## YOUR TASK:
Copy out exactly the lines below that run from the one holding "middle pip: (602, 509)" to the one holding "ring tip: (658, 588)", keeping both of those lines and no others.

# # #

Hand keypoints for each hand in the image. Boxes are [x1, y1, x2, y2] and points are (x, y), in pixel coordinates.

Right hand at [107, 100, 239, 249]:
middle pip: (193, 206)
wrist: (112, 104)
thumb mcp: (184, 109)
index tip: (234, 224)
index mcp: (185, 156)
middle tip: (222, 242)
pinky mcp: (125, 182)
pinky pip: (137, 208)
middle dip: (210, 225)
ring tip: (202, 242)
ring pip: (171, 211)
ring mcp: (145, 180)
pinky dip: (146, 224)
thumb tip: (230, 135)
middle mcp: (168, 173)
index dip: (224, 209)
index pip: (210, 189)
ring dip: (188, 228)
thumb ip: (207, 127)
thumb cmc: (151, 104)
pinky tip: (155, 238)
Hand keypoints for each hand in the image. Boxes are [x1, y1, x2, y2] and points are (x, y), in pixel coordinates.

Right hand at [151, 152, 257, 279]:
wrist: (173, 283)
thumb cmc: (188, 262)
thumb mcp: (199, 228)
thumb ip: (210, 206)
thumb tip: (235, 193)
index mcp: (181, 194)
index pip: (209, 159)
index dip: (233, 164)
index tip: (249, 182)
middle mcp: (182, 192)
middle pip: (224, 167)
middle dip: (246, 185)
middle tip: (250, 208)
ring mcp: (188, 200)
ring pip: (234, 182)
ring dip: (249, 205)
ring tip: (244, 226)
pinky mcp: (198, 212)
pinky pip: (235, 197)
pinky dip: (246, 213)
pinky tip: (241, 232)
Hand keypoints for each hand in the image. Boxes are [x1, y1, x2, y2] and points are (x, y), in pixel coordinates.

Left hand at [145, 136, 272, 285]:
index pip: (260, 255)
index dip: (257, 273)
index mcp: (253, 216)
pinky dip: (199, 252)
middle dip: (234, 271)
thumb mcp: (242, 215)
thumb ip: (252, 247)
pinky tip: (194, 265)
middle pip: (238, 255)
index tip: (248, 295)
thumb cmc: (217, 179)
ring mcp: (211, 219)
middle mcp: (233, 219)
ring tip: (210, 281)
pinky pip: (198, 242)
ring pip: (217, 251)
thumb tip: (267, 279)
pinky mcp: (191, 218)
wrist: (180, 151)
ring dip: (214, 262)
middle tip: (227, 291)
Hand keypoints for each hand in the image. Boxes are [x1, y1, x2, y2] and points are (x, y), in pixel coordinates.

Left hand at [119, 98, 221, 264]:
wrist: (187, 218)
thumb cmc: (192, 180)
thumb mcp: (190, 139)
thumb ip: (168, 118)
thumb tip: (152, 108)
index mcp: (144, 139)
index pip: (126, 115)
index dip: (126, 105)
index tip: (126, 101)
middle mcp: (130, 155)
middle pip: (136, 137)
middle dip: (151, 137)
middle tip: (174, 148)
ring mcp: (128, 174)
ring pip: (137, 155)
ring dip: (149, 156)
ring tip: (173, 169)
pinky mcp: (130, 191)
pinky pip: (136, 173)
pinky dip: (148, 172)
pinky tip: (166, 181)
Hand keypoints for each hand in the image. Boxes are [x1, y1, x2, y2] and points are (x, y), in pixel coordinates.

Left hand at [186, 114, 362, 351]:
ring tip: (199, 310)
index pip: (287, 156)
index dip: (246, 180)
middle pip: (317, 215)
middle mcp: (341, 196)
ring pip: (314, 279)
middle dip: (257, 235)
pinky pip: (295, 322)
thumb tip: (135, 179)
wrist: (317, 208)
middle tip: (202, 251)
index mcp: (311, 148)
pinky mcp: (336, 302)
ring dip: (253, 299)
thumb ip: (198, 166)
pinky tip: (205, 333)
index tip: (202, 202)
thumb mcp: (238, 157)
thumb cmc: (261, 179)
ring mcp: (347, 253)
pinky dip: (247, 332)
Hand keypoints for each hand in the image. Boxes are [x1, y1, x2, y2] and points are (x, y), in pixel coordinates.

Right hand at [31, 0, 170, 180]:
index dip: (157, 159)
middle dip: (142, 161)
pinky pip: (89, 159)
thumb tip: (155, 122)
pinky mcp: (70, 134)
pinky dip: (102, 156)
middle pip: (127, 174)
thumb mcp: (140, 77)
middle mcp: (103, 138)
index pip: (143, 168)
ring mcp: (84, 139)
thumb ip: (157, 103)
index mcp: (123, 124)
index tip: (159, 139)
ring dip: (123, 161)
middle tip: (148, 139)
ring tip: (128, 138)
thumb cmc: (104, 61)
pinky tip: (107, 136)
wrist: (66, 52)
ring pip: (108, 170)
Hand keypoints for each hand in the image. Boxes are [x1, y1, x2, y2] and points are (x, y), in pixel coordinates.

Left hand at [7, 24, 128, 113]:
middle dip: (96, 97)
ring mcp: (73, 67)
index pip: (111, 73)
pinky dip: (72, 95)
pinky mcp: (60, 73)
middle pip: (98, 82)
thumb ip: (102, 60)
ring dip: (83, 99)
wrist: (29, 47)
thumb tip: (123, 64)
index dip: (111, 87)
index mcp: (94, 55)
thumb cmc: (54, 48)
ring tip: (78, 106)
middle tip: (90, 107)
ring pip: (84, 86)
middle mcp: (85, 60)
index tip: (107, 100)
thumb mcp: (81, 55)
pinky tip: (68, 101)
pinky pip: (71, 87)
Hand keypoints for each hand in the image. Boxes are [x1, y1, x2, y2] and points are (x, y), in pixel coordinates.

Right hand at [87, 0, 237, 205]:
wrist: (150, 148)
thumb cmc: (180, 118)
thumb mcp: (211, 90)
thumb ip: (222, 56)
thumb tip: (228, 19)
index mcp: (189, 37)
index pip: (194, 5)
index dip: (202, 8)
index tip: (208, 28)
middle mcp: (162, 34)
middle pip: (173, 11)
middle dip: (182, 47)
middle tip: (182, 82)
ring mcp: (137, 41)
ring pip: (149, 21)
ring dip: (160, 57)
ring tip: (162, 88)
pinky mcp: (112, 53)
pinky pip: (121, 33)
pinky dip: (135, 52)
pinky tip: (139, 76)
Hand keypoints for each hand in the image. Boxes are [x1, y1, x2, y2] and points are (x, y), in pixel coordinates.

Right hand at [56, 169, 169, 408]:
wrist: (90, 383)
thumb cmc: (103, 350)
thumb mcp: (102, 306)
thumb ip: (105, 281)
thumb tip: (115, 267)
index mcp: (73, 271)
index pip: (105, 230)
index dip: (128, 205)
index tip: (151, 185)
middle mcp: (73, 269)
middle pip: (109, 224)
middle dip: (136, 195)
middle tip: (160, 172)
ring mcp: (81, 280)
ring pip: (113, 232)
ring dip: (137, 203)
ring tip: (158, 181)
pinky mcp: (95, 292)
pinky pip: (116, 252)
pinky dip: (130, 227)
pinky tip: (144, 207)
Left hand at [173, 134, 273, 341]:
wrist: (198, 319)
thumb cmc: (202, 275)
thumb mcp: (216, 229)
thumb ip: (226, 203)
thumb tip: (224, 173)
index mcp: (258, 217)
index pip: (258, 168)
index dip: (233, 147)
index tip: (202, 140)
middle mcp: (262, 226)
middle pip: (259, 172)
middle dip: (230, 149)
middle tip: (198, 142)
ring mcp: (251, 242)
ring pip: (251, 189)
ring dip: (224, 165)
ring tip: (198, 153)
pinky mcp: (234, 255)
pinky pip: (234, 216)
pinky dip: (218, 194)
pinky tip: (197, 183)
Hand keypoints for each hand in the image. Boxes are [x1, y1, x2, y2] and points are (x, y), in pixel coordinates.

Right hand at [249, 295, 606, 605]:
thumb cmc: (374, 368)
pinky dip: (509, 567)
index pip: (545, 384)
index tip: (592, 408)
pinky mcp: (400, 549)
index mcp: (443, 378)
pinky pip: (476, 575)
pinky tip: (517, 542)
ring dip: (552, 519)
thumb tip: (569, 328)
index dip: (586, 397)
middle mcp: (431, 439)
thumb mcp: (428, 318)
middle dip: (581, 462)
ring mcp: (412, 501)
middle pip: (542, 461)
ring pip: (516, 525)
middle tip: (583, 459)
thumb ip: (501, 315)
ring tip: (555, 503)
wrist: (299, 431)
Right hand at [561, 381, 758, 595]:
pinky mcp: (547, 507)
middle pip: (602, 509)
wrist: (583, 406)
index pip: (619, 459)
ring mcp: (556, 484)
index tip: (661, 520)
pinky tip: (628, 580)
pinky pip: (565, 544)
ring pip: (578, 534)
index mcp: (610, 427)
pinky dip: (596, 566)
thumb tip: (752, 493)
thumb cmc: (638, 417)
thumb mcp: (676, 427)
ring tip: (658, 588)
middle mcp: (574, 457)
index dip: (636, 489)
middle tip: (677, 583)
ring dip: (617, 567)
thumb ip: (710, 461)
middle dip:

# # #

## ANSWER BOX:
middle pip: (602, 509)
wrist: (583, 406)
index pip: (619, 459)
ring mcp: (556, 484)
index tip: (661, 520)
pinky tip: (628, 580)
pinky pip: (565, 544)
ring pip: (578, 534)
index mcp: (610, 427)
pinky dip: (596, 566)
thumb tip: (752, 493)
thumb cmc: (638, 417)
thumb mcp: (676, 427)
ring tip: (658, 588)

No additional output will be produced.